Sarà a questo punto che si volteranno verso i Saxon ripetendo il medesimo gesto, ottenendo dalla band solo un modesto cenno del capo, da cui però si sentiranno incoraggiati. Dunque continueranno. Resteranno lì davanti per tutto il concerto, vagando imbesuiti, impedendo la visuale a voi e a tutta la prima fila che resterà invece, come tutti nel teatro, compostamente seduta. Spesso barcolleranno cadendovi addosso. Causa enfasi, movimento, sudorazione, il sentore di andato a male per cui sono noti diventerà sempre meno lieve. Almeno fino al punto in cui metterete in atto una esasperata
ELIMINAZIONE DEL MARCIONE ROCK
Saltate sul palco. Avrete alcuni secondi prima che la security possa intervenire, dei Saxon invece non preoccupatevi, hanno una quindicina d’anni più di voi e dunque riflessi addio. Approfittatene per fregargli una chitarra. Indi, dopo esservi ricordati che più che ai metallari voi vi siete sempre considerati vicini ai mod, come Pete Townshend degli Who spaccate la chitarra, ma non contro un amplificatore, bensì sulla testa dei Marcioni. Ah, non dimenticate: prima di sferrare loro il colpo di grazia fategli il gesto della corna che non sono corna. D’altronde è proprio la pace che stanno per raggiungere, quella eterna.

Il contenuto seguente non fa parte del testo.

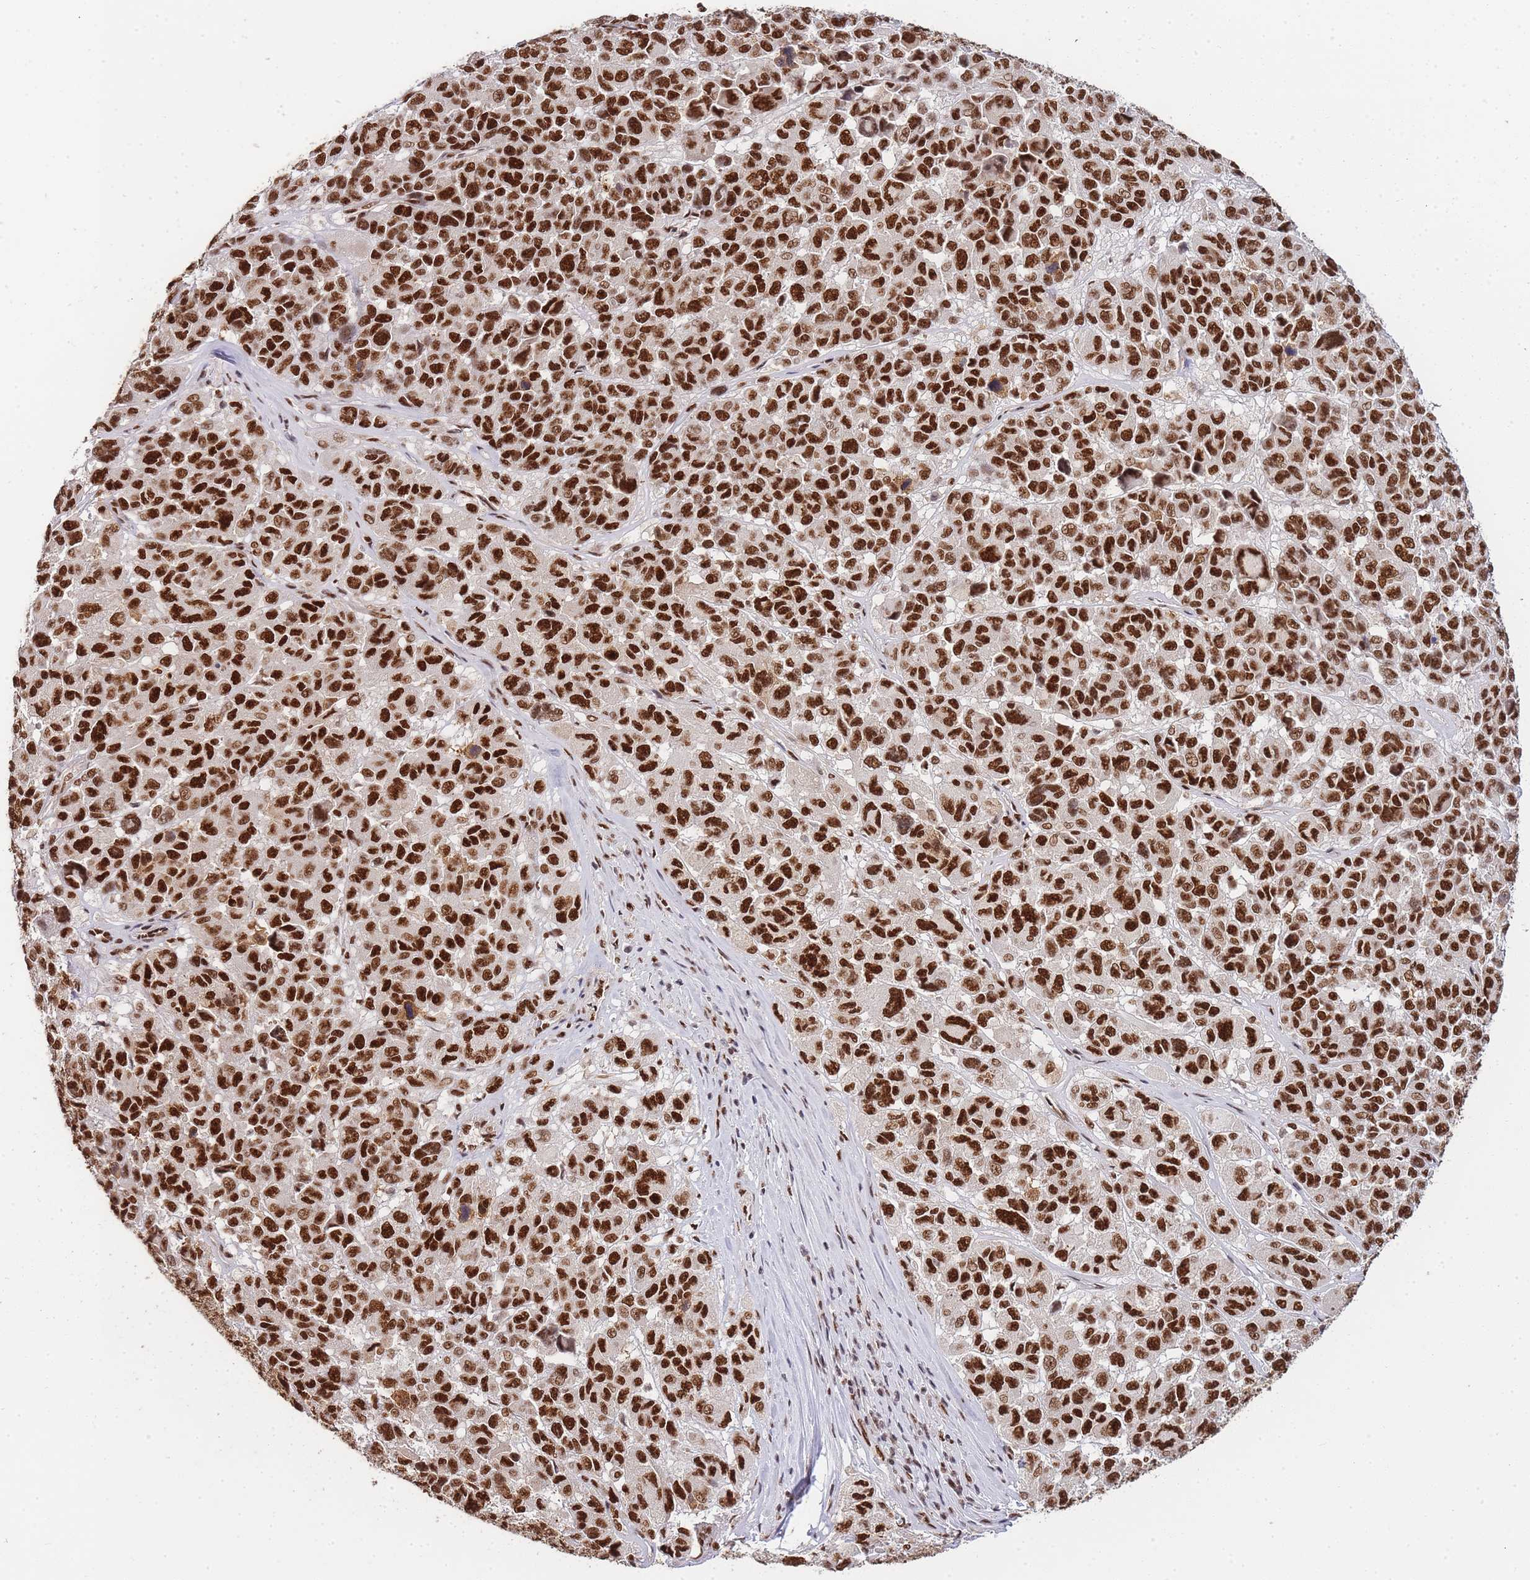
{"staining": {"intensity": "strong", "quantity": ">75%", "location": "nuclear"}, "tissue": "melanoma", "cell_type": "Tumor cells", "image_type": "cancer", "snomed": [{"axis": "morphology", "description": "Malignant melanoma, NOS"}, {"axis": "topography", "description": "Skin"}], "caption": "Protein expression analysis of human malignant melanoma reveals strong nuclear positivity in about >75% of tumor cells.", "gene": "PRKDC", "patient": {"sex": "female", "age": 66}}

Recenti studi sostengono che il peculiare, insopportabile comportamento dell’Odio tutti abbia origini genetiche. Inizia le sue attività allo scoccare del trentesimo anno, quando le sue illusioni di gioventù si sono infrante come quelle di tutti, e a lui o a lei (poiché vi sono Odio tutti di ambo i sessi) non sarà rimasto altro che il perfezionamento della specialità dettata dai suoi geni, l’odio, come scopo nella vita. Di conseguenza, poiché la perfezione non esiste, proseguirà a odiare fino alla morte con crescente intensità. È interessante notare che il suo odiare tutto e tutti fa sì che possegga altre caratteristiche insopportabili come l’avarizia (odia spendere), l’invidia (odia che altri abbiano ciò che lui non ha), l’impazienza (odia perdere tempo), la litigiosità (odia essere contraddetto), l’ignoranza (odia fare la fatica di informarsi, figuriamoci studiare), ma, paradossalmente, non il razzismo. Non confondiamoci: ella/egli odia ardentemente qualsiasi razza, etnia o nazionalità diversa dalla propria, nonché il sesso diverso dal proprio, per non parlare degli orientamenti di genere non rigorosamente etero come il suo, e dunque gli stranieri, le donne se uomo, gli uomini se donna, e indistintamente tutti gli omosessuali, per non parlare dei trans. Tuttavia, questa sua avversione è estrinsecata con tale abbandono e completezza che se esistesse un misuratore d’odio, questo andrebbe sempre fuoriscala. Il suo è un odio totale, che si avvicina misticamente al concetto di Assoluto. Capite? Come si può tacciare di razzismo uno che odia allo stesso modo – il massimo possibile – uomini e donne, nigeriani e rumeni, meridionali e settentrionali, gay e lesbiche, sua madre, suo padre, suo nonno, sua nonna e pure il di lei cane bassotto? Ah, naturalmente odierà anche voi, e già questo basta a farvi accarezzare l’idea di eliminarlo dalla faccia della terra. Poi, quando sperimenterete di persona la sua essenza maligna, ecco che troverete motivazioni sufficienti a pianificare senza esitazione il suo omicidio.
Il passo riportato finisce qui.